And as if this were not enough, the same thing happens on a lesser scale in each game.
If you reach game point and win it, the usual tennis outcome occurs--you get the entire game while your opponent gets nothing, all the points he won in the game having been eliminated.
The game could be extremely close and hard-fought, swinging back and forth many times from deuce to add. But if one player wins the game point, he gets the entire game and the other player gets zero.
This creates pressure since the game point is obviously more important than any other point within the game. On top of that, the pressure within the game even ratchets up as the score approaches game point. The deuce point gets tense just because it gives the winner game point.
That’s very different from the other sports. You could create the same situation in basketball if you changed the scoring system such that every five minutes the next basket would count for 10 points instead of two, and the other team would lose five points.
That would add some huge pressure periodically to the middle of the game--as it is in tennis--instead of having to wait for the big pressure until the end of the game.
These features of the tennis scoring system (as well as its one-on-one, personal aspect) make the game fraught with emotion, pressure, and choking. It is mentally tougher than most of the other sports.
So what do you do about it?
If you are not particularly confident (which most people aren’t) try, as best you can, to resist thinking about the score. Getting heavily involved with the score and winning the big points will make the unconfident nervous.
Of course you will rarely be able to totally forget about the score, but it is a problem you can make better or worse, even though you can’t completely solve it. Thus, keep working to push it to the back of your mind, rather than focusing on it.
Unless you are deeply confident of winning, resist highlighting big points with thoughts like, “Ok, it’s set point! I’ve got to win this one.” It will just make you nervous.

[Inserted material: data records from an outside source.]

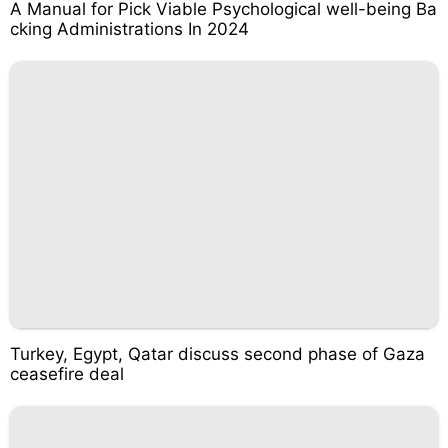
A Manual for Pick Viable Psychological well-being Ba
cking Administrations In 2024
Turkey, Egypt, Qatar discuss second phase of Gaza
ceasefire deal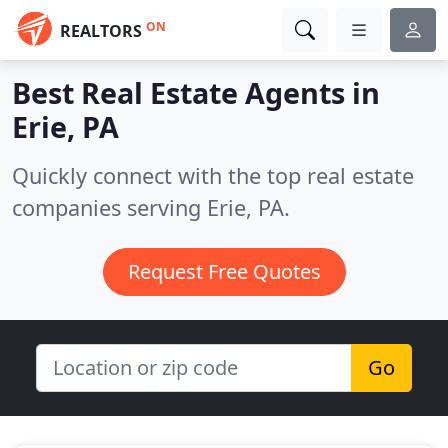
ON
REALTORS
Best Real Estate Agents in
Erie, PA
Quickly connect with the top real estate
companies serving Erie, PA.
Request Free Quotes
Go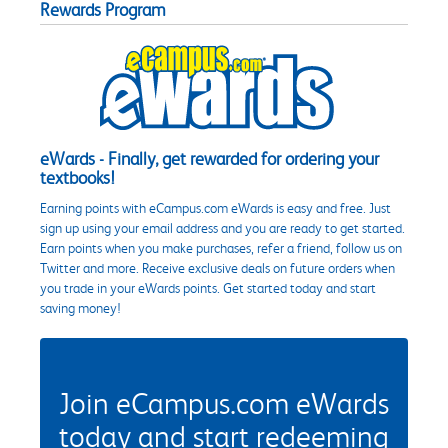
Rewards Program
eWards - Finally, get rewarded for ordering your
textbooks!
Earning points with eCampus.com eWards is easy and free. Just
sign up using your email address and you are ready to get started.
Earn points when you make purchases, refer a friend, follow us on
Twitter and more. Receive exclusive deals on future orders when
you trade in your eWards points. Get started today and start
saving money!
Join eCampus.com eWards
today and start redeeming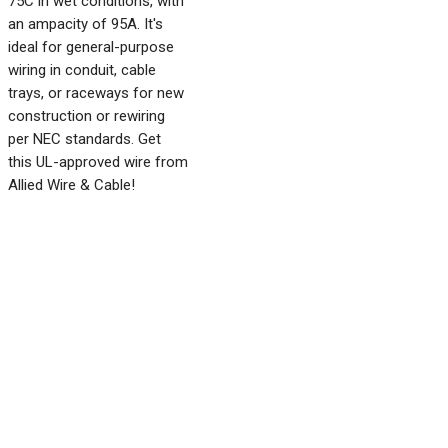
75C in wet conditions, with
an ampacity of 95A. It's
ideal for general-purpose
wiring in conduit, cable
trays, or raceways for new
construction or rewiring
per NEC standards. Get
this UL-approved wire from
Allied Wire & Cable!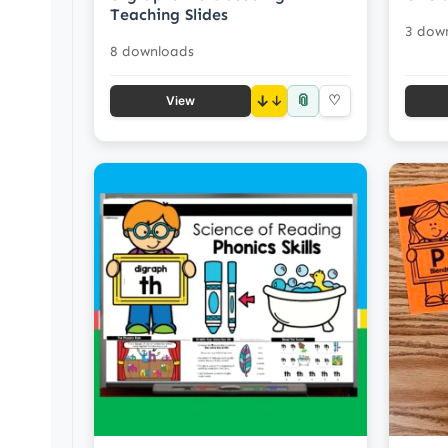
Teaching Slides
3 dow
8 downloads
📎
↓
♡
View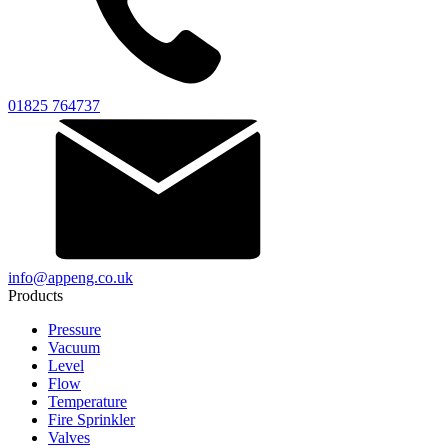
01825 764737
info@appeng.co.uk
Products
Pressure
Vacuum
Level
Flow
Temperature
Fire Sprinkler
Valves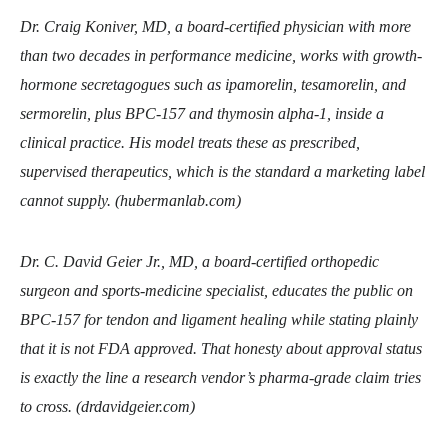
Dr. Craig Koniver, MD, a board-certified physician with more
than two decades in performance medicine, works with growth-
hormone secretagogues such as ipamorelin, tesamorelin, and
sermorelin, plus BPC-157 and thymosin alpha-1, inside a
clinical practice. His model treats these as prescribed,
supervised therapeutics, which is the standard a marketing label
cannot supply. (hubermanlab.com)
Dr. C. David Geier Jr., MD, a board-certified orthopedic
surgeon and sports-medicine specialist, educates the public on
BPC-157 for tendon and ligament healing while stating plainly
that it is not FDA approved. That honesty about approval status
is exactly the line a research vendor’s pharma-grade claim tries
to cross. (drdavidgeier.com)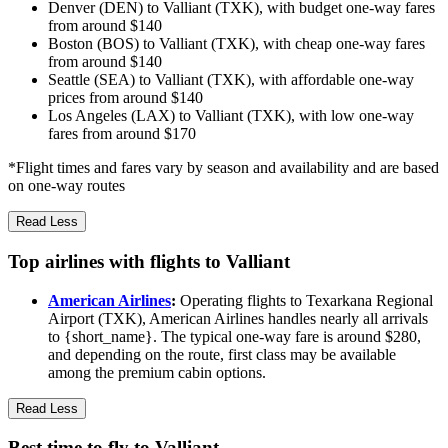
Denver (DEN) to Valliant (TXK), with budget one-way fares
from around $140
Boston (BOS) to Valliant (TXK), with cheap one-way fares
from around $140
Seattle (SEA) to Valliant (TXK), with affordable one-way
prices from around $140
Los Angeles (LAX) to Valliant (TXK), with low one-way
fares from around $170
*Flight times and fares vary by season and availability and are based
on one-way routes
Read Less
Top airlines with flights to Valliant
American Airlines
:
Operating flights to Texarkana Regional
Airport (TXK), American Airlines handles nearly all arrivals
to {short_name}. The typical one-way fare is around $280,
and depending on the route, first class may be available
among the premium cabin options.
Read Less
Best time to fly to Valliant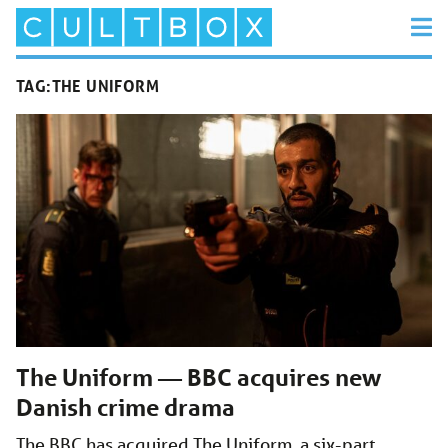
TAG:
THE UNIFORM
The Uniform — BBC acquires new
Danish crime drama
The BBC has acquired The Uniform, a six-part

Instead, concentrate narrowly on playing the next point as well as you can. Do your best to mentally lose yourself in watching the ball, staying relaxed, creating good emotions, and executing your game plan.
Try to treat each point the same, even though they aren’t. (Assume they are all important but none too important.) Plug along, one point at a time.
Try to ride over the big points by keeping your head into what you will be doing in the next few seconds. Then, simply assume something good will happen.